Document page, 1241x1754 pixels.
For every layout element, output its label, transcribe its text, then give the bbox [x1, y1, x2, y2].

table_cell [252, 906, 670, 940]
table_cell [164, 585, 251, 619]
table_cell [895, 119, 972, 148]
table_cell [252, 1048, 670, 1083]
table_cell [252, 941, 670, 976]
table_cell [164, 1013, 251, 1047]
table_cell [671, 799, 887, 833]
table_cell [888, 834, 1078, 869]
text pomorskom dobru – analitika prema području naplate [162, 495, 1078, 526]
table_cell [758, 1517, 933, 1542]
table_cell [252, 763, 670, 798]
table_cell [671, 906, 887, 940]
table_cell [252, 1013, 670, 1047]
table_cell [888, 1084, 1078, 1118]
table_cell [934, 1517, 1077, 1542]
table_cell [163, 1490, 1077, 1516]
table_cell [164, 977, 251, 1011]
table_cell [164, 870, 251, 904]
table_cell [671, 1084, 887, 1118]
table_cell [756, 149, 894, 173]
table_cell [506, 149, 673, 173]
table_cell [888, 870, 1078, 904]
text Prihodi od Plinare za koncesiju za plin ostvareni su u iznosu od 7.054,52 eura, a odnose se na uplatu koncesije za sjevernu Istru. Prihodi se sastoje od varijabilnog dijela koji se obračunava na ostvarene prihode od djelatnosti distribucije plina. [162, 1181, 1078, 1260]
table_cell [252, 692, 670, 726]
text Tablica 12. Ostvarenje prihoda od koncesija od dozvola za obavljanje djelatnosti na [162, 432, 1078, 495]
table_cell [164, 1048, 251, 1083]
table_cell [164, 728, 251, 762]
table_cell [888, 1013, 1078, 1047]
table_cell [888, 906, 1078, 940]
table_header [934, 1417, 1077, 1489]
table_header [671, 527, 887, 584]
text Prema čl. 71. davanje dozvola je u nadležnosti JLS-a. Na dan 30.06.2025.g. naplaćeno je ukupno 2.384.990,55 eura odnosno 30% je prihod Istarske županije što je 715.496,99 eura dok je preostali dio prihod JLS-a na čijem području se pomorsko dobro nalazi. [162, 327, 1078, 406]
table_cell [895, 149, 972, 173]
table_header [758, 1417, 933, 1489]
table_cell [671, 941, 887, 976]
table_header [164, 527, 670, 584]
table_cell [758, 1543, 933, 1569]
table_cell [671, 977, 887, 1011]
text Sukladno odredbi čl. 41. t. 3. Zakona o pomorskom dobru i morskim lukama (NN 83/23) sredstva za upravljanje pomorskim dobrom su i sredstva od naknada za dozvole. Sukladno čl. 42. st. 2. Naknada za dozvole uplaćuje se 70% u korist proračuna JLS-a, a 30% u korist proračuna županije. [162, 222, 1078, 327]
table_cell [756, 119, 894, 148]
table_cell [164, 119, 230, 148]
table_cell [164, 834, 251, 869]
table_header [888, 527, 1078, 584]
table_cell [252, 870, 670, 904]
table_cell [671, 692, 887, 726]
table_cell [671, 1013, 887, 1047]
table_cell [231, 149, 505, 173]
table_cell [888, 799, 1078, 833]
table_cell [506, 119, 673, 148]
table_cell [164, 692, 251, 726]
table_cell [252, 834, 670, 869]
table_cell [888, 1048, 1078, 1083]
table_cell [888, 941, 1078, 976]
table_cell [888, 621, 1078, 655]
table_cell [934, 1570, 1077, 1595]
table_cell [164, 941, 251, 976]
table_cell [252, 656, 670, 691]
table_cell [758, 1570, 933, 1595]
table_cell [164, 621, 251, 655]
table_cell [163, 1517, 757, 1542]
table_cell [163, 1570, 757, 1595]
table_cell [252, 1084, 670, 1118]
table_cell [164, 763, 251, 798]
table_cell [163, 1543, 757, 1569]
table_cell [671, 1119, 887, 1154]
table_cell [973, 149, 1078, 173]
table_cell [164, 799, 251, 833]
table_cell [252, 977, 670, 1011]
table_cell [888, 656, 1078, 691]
_ _ _
The answer is the full data, repeated exactly as shown.

▶ [RESPONSE TO THE TASK]
Document page, 1241x1754 pixels.
For every layout element, output its label, transcribe its text, then give the bbox [x1, y1, x2, y2].

table_cell [252, 906, 670, 940]
table_cell [164, 585, 251, 619]
table_cell [895, 119, 972, 148]
table_cell [252, 1048, 670, 1083]
table_cell [252, 941, 670, 976]
table_cell [164, 1013, 251, 1047]
table_cell [671, 799, 887, 833]
table_cell [888, 834, 1078, 869]
text pomorskom dobru – analitika prema području naplate [162, 495, 1078, 526]
table_cell [758, 1517, 933, 1542]
table_cell [252, 763, 670, 798]
table_cell [671, 906, 887, 940]
table_cell [252, 1013, 670, 1047]
table_cell [888, 1084, 1078, 1118]
table_cell [934, 1517, 1077, 1542]
table_cell [163, 1490, 1077, 1516]
table_cell [164, 977, 251, 1011]
table_cell [164, 870, 251, 904]
table_cell [671, 1084, 887, 1118]
table_cell [756, 149, 894, 173]
table_cell [506, 149, 673, 173]
table_cell [888, 870, 1078, 904]
text Prihodi od Plinare za koncesiju za plin ostvareni su u iznosu od 7.054,52 eura, a odnose se na uplatu koncesije za sjevernu Istru. Prihodi se sastoje od varijabilnog dijela koji se obračunava na ostvarene prihode od djelatnosti distribucije plina. [162, 1181, 1078, 1260]
table_cell [252, 692, 670, 726]
text Tablica 12. Ostvarenje prihoda od koncesija od dozvola za obavljanje djelatnosti na [162, 432, 1078, 495]
table_cell [164, 1048, 251, 1083]
table_cell [164, 728, 251, 762]
table_cell [888, 1013, 1078, 1047]
table_cell [888, 906, 1078, 940]
table_header [934, 1417, 1077, 1489]
table_header [671, 527, 887, 584]
text Prema čl. 71. davanje dozvola je u nadležnosti JLS-a. Na dan 30.06.2025.g. naplaćeno je ukupno 2.384.990,55 eura odnosno 30% je prihod Istarske županije što je 715.496,99 eura dok je preostali dio prihod JLS-a na čijem području se pomorsko dobro nalazi. [162, 327, 1078, 406]
table_cell [895, 149, 972, 173]
table_header [758, 1417, 933, 1489]
table_cell [671, 941, 887, 976]
table_header [164, 527, 670, 584]
table_cell [758, 1543, 933, 1569]
table_cell [671, 977, 887, 1011]
text Sukladno odredbi čl. 41. t. 3. Zakona o pomorskom dobru i morskim lukama (NN 83/23) sredstva za upravljanje pomorskim dobrom su i sredstva od naknada za dozvole. Sukladno čl. 42. st. 2. Naknada za dozvole uplaćuje se 70% u korist proračuna JLS-a, a 30% u korist proračuna županije. [162, 222, 1078, 327]
table_cell [756, 119, 894, 148]
table_cell [164, 119, 230, 148]
table_cell [164, 834, 251, 869]
table_header [888, 527, 1078, 584]
table_cell [252, 870, 670, 904]
table_cell [671, 692, 887, 726]
table_cell [671, 1013, 887, 1047]
table_cell [231, 149, 505, 173]
table_cell [888, 799, 1078, 833]
table_cell [506, 119, 673, 148]
table_cell [164, 692, 251, 726]
table_cell [252, 834, 670, 869]
table_cell [888, 1048, 1078, 1083]
table_cell [888, 941, 1078, 976]
table_cell [888, 621, 1078, 655]
table_cell [934, 1570, 1077, 1595]
table_cell [164, 941, 251, 976]
table_cell [252, 656, 670, 691]
table_cell [758, 1570, 933, 1595]
table_cell [164, 621, 251, 655]
table_cell [163, 1517, 757, 1542]
table_cell [163, 1570, 757, 1595]
table_cell [252, 1084, 670, 1118]
table_cell [164, 763, 251, 798]
table_cell [163, 1543, 757, 1569]
table_cell [671, 1119, 887, 1154]
table_cell [973, 149, 1078, 173]
table_cell [164, 799, 251, 833]
table_cell [252, 977, 670, 1011]
table_cell [888, 656, 1078, 691]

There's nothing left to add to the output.